La Valle del Torbido fu l’avamposto repubblicano nella Calabria pro-monarchia

Di Davide Codespoti

Il 2 giugno in Italia si celebra la Festa della Repubblica, nata per commemorare la nascita della Repubblica italiana, sorta sulle ceneri della Resistenza partigiana, attraverso un referendum istituzionale per scegliere se mantenere l’istituto monarchico oppure dare una forma repubblicana al nuovo Stato.
La consultazione referendaria, vero e proprio bagno di democrazia dopo circa venti anni di dittatura, fu fortemente voluta dai partiti antifascisti, che vedevano la marchia sabauda troppo compromessa con il passato regime fascista. Il 9 maggio 1946, in un estremo quanto tardivo tentativo di salvare la dinastia, Vittorio Emanuele III di Savoia abdicò in favore del figlio Umberto II, partendo per l’esilio in Egitto, dove sarebbe morto dopo un anno.
Compito principale del nuovo sovrano, passato alla storia come Re di maggio per aver governato appena un mese, fu quello di promuovere un’immagine nuova dell’istituto monarchico, compiendo diversi viaggi elettorali per tutto il Paese al fine di far conoscere la sua figura. Se al Nord l’accoglienza fu piuttosto fredda, se non ostile, al Sud Umberto ricevette numerose attestazioni di accoglienza e di affetto.
Tuttavia, più che sul carisma del sovrano, la tenuta della monarchia era data in Italia da una spaccatura interna della Democrazia Cristiana sulla questione istituzionale, in quanto dentro il partito di Alcide De Gasperi, erano molto forti le correnti conservatrici e monarchiche, seppur minoritarie. Per questo motivo i democristiani non tennero un atteggiamento unitario nella competizione referendaria, svoltasi il 2 giugno 1946, al contrario degli altri partiti, che scesero in campo o per la Repubblica (comunisti e socialisti) o per la Monarchia (liberali e monarchici).
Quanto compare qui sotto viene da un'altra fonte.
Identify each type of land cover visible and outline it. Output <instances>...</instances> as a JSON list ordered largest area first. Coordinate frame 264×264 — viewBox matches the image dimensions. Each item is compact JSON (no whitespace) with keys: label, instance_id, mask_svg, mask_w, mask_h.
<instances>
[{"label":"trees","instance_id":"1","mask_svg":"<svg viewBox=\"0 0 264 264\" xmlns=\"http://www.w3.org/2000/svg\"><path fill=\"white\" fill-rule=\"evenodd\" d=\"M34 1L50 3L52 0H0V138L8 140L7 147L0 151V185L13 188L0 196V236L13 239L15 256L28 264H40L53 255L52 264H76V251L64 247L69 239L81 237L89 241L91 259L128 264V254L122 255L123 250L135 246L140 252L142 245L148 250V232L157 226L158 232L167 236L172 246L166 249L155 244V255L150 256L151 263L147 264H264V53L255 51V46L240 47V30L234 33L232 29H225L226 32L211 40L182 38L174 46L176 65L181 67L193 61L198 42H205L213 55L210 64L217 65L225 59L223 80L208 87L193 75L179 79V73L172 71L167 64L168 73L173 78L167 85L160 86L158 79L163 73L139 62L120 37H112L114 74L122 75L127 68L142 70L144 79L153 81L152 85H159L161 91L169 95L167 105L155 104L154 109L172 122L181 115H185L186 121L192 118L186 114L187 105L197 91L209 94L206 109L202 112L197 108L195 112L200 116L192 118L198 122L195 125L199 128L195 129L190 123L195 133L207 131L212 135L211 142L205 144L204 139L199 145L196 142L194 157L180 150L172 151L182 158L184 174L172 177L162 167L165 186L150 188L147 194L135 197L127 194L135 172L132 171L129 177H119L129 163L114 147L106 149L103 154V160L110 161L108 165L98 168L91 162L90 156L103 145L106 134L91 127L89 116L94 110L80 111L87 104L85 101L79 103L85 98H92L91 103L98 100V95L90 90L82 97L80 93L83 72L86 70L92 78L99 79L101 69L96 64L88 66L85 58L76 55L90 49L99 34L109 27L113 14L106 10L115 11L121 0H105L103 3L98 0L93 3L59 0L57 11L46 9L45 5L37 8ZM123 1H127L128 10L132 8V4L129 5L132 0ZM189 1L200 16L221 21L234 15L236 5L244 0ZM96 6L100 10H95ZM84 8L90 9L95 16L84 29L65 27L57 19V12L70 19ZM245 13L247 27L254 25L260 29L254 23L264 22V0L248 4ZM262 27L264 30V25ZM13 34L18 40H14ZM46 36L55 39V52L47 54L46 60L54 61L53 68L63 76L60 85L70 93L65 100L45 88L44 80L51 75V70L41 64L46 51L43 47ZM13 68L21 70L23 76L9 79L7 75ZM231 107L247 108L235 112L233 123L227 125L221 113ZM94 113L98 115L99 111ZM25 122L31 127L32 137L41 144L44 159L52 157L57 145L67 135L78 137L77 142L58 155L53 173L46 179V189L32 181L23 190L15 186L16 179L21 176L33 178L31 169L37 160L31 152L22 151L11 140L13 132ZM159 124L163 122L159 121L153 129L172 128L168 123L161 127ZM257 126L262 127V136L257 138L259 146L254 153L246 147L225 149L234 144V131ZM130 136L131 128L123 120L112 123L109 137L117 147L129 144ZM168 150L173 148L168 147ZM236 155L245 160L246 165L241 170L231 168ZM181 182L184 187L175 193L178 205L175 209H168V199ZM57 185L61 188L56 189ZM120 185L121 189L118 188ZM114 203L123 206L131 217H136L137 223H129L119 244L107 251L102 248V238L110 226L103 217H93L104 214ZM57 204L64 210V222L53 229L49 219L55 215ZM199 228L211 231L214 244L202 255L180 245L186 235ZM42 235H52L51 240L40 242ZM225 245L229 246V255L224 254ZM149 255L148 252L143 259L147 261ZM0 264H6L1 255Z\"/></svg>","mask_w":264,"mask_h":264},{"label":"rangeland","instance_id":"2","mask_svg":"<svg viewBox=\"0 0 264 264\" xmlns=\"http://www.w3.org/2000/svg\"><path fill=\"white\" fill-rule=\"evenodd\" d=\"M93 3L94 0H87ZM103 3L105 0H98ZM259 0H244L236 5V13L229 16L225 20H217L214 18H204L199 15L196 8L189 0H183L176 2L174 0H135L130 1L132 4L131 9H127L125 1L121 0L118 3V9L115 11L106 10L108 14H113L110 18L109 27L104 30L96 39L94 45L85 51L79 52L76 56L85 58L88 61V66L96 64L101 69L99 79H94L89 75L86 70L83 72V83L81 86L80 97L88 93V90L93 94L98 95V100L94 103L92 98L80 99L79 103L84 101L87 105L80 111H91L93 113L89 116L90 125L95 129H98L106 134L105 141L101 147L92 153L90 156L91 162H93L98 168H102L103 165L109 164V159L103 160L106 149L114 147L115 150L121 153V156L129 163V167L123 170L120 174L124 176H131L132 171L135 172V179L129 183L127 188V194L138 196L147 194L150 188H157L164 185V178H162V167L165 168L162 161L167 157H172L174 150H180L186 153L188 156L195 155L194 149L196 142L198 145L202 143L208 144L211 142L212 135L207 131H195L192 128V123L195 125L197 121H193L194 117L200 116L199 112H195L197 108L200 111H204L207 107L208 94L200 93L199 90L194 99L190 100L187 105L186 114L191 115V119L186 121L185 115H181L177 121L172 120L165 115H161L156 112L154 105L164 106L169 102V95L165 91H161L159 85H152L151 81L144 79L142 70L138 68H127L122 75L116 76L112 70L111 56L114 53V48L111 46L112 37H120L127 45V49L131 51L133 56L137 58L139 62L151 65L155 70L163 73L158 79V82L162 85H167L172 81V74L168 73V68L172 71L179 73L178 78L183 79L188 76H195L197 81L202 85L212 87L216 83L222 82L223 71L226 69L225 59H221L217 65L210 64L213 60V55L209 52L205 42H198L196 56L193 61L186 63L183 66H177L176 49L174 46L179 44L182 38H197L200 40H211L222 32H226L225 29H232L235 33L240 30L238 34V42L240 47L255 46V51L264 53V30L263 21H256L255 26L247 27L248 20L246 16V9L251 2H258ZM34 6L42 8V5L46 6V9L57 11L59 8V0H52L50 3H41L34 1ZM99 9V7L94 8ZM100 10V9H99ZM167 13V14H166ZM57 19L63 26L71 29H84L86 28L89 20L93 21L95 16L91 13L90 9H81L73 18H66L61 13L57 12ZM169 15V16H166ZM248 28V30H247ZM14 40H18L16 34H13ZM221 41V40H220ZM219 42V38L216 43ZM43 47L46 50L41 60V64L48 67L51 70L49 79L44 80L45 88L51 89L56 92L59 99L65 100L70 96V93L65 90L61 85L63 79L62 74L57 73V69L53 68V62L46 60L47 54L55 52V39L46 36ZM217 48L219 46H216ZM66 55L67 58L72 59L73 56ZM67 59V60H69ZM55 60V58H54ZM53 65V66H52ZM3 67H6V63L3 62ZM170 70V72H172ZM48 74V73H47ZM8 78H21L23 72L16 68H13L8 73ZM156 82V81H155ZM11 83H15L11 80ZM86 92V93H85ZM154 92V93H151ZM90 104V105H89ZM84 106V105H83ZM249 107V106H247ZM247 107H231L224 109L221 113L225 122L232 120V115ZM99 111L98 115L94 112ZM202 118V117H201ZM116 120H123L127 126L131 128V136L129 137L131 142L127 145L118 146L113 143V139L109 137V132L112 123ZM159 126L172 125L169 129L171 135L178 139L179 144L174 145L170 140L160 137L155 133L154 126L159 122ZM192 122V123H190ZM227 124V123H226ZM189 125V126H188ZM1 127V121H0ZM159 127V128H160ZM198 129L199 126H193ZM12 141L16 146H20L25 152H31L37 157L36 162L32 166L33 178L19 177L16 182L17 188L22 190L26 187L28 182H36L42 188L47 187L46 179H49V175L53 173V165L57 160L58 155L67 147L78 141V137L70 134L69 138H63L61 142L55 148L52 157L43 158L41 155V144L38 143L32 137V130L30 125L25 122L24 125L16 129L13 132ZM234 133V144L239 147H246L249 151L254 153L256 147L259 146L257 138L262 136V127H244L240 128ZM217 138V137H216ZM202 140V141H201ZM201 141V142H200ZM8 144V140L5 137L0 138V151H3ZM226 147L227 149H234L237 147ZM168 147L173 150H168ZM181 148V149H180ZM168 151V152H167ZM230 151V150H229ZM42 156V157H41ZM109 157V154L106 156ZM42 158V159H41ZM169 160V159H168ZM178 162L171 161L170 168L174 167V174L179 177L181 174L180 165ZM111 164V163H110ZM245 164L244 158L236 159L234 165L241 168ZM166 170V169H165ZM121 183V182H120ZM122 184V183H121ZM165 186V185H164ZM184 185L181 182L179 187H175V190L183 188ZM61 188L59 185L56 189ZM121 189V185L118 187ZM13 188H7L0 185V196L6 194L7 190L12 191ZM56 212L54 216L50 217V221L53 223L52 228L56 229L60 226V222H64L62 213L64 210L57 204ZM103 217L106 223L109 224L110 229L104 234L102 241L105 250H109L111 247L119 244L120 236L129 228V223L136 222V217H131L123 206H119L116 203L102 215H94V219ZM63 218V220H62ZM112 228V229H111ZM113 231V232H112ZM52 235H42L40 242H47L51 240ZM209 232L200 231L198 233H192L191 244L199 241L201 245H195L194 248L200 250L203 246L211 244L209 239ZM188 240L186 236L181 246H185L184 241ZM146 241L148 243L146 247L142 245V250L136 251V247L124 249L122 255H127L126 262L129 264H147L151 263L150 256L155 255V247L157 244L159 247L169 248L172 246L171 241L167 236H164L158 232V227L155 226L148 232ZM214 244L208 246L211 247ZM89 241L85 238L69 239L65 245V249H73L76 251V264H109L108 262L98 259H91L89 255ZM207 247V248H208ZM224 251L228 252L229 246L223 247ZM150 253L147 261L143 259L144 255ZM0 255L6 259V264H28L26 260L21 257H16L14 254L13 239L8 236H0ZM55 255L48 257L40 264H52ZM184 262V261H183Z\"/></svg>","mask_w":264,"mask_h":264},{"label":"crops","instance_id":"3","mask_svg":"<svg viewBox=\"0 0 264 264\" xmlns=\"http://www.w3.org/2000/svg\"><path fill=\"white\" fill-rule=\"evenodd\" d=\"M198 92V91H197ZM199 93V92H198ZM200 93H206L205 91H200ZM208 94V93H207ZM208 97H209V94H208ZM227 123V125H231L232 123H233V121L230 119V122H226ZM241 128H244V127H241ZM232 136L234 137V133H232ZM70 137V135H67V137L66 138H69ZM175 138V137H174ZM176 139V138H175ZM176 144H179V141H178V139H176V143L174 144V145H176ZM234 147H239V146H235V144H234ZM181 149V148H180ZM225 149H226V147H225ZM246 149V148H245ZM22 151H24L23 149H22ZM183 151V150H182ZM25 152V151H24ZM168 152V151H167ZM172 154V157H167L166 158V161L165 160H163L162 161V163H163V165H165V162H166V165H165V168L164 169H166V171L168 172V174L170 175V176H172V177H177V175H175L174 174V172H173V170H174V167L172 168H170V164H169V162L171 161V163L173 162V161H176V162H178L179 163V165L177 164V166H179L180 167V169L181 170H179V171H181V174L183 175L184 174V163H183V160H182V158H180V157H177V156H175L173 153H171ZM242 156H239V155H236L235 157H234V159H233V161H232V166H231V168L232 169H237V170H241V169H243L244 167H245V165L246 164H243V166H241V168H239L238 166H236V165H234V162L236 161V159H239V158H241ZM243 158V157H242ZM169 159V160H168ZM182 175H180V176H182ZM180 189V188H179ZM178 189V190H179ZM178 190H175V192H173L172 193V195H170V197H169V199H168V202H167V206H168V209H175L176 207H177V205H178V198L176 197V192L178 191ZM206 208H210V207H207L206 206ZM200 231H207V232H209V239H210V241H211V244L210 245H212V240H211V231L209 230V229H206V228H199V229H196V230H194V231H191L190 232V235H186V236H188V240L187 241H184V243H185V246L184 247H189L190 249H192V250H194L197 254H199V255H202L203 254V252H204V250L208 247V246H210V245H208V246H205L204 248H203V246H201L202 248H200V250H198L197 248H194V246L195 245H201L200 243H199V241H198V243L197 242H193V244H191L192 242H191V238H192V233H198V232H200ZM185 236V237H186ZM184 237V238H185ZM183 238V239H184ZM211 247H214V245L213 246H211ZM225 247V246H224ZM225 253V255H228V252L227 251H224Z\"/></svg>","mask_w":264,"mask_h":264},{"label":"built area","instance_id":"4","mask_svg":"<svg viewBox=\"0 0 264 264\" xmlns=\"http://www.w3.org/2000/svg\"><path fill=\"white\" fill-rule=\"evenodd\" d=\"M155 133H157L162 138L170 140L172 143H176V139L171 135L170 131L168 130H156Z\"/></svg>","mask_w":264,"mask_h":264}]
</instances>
L’esito del referendum mostrò una chiara spaccatura geopolitica della penisola: se nelle regioni centro-settentrionali aveva prevalso nettamente la Repubblica, che all’esito della votazione ottenne, in tutta la Penisola 12.717.923 voti e il 54% delle preferenze, al Sud, invece, la maggioranza dell’elettorato optò per la Monarchia, che si accaparrò 10.719.284 suffragi e il 45% dei consensi.

La Calabria, come il resto del Mezzogiorno, non fece eccezione: la Repubblica aveva preso 338.959 voti, pari al 39% delle preferenze, mentre la Monarchia ne ottenne 514.344, corrispondenti al 60% dei consensi. Non mancarono tuttavia delle eccezioni, anche clamorose: se nella provincia di Reggio Calabria, su 94 comuni, solo in 13 aveva vinto la Repubblica, nella Vallata del Torbido e in quella del Novito il dato è in controtendenza, poiché la Repubblica ottenne la maggioranza dei consensi a Gioiosa Jonica, Mammola, Grotteria, San Giovanni di Gerace, Siderno, Agnana Calabra e Canolo. A Siderno e a Gioiosa Jonica la Repubblica ottenne il 65% dei consensi, mentre fu plebiscitario il voto pro-Monarchia a Stilo (97%) e a Camini (92%).
Anche nei comuni della provincia di Crotone ci fu un trionfo della Repubblica, che infatti prevalse sulla Monarchia su 21 dei 25 comuni, con Crotone in testa: solamente Crucoli, Roccabernarda, San Mauro Marchesato e Umbriatico votarono per la Monarchia. Questo dato fu in controtendenza con le altre province calabresi, dove vinse la Monarchia.
Contemporaneamente al referendum, si svolsero le elezioni per l’Assemblea Costituente, che avrebbe dovuto redigere la nuova Costituzione repubblicana, in sostituzione dell’ottocentesco Statuto Albertino: stravinse la DC con il 48% dei consensi, seguita dai socialisti con il 21% e i comunisti con il 19%. Dopo la proclamazione dei risultati, il 10 giugno 1946, dalla Corte di Cassazione, De Gasperi assunse provvisoriamente le funzioni di Capo dello Stato, mentre tre giorni dopo Umberto II lasciò l’Italia e partì per un volontario esilio in Portogallo. Infine, il 18 giugno 1946, la Corte di Cassazione confermò i risultati definitivi, sancendo la vittoria della Repubblica.
Oggi più che mai non bisogna dare per scontato quel risultato referendario, che vide la partecipazione di quasi tutta la popolazione italiana (si sfiorò il 90% dell’affluenza), incluse le donne. La democrazia è fragile e bisogna fare di tutto per preservarla, se non si vuole rendere vano quel vero e proprio bagno di folla che portò gli Italiani a decidere il proprio destino, reso possibile dalla lotta al nazifascismo.